Site icon Craig Murray

Things Fall Apart

I went today to speak to a national conference of the Society of Friends, or Quakers. I was delighted to be invited because I have always had a huge amount of respect for them and the good work they do. When the followers of George Bush or Osama Bin Laden make me despair of religion, I think of the Quakers as an antidote.

I was talking at 11.15, so I got up in Shepherds Bush at 6.45 to get there by train. The journey was complicated by weekend engineering works, but I made it to Swanwick at 11am. Alarm bells started to ring when the taxi driver had not heard of the Hayes conference centre. Nor had the guard at the Marina, the girl in the pub, or the man in the Post Office. It turned out I was at Swanwick in Hampshire, and the conference was at Swanwick in Derbyshire, several hundred miles away.

The Hampshire Swanwick has a railway station. Swanwick in Derbyshire doesn’t, so when I bought a ticket nobody asked me which one I wanted. But when I looked through my agenda it did in fact say Swanwick, Derbyshire. So it was entirely my fault.

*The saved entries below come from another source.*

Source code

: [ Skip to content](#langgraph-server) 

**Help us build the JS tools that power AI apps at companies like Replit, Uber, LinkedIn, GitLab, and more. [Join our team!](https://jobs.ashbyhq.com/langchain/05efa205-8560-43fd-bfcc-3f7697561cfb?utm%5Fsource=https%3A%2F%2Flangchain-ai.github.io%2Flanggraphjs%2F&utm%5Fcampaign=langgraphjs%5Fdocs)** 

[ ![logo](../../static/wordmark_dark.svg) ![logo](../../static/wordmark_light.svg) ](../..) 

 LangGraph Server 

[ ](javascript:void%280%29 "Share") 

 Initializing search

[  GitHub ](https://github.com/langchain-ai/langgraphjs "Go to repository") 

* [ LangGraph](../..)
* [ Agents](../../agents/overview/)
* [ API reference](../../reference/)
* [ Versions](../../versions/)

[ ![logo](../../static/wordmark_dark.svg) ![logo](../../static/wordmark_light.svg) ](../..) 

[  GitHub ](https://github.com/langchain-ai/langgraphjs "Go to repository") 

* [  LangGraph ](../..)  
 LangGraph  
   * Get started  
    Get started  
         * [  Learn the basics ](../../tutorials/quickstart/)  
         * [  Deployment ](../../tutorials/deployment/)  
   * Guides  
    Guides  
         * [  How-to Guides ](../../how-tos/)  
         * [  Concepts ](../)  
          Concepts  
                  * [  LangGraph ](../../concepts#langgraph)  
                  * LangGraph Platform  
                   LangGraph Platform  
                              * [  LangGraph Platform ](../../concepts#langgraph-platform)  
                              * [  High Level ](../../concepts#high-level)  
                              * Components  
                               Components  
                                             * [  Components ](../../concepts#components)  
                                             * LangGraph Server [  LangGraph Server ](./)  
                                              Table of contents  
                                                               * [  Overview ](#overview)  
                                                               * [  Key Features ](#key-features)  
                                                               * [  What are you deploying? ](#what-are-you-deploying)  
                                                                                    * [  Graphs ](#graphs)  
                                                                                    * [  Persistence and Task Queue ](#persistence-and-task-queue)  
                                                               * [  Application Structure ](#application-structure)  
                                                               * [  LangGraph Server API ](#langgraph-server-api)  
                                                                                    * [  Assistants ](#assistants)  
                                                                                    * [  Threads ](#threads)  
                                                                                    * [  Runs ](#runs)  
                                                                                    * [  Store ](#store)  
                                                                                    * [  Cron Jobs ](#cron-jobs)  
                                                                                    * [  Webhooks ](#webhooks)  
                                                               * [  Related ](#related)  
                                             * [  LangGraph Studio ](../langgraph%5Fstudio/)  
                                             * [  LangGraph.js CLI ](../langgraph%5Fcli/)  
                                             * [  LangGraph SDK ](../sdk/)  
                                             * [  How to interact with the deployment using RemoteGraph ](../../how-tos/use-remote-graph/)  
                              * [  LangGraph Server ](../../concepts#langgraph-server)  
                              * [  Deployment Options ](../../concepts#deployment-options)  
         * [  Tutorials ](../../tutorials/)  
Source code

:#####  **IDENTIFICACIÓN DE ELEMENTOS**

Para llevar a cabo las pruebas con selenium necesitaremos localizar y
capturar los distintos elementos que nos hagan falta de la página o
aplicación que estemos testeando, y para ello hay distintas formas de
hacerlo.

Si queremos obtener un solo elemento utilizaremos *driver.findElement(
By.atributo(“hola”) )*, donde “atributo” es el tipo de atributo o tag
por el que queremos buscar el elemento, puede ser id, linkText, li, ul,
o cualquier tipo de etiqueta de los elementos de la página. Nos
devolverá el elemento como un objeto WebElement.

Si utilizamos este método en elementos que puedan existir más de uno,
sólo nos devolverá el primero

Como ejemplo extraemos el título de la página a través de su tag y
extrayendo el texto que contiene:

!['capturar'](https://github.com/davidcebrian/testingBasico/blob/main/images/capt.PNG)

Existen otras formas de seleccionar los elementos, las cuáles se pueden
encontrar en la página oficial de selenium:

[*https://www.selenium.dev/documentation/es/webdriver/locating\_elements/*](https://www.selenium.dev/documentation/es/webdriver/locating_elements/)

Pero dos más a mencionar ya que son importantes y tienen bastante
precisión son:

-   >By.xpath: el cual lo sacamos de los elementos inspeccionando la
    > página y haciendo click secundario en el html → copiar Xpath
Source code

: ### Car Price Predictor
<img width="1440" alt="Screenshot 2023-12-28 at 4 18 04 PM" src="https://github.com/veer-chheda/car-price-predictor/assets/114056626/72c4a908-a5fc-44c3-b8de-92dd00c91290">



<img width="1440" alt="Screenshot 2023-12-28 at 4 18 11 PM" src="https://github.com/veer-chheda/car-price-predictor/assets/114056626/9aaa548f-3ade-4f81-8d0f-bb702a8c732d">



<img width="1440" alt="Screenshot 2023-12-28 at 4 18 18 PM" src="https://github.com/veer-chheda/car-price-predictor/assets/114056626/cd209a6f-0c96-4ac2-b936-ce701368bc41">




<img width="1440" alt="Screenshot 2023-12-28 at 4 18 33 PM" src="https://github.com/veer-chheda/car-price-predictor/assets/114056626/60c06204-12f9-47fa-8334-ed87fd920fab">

I had clerical and other assistance from day 1 of my working life, and subsequently PAs and drivers, and servants at home. I was always very aware just how reliant I was on this assistance. I think this comes over in my book. I may be bright, but I am not at all practical. Get me to a meeting and I will have complete command of the brief and the meeting, but without help I will never get there. In many ways I am the archetypal absent-minded bumbler, brain always on a knotty question while I lose my spectacles. I have lost four mobile phones this year. I really feel quite depressed about it; now I face the every day problems of self management that everyone has to deal with, I simply cannot cope. Despite trying very hard indeed.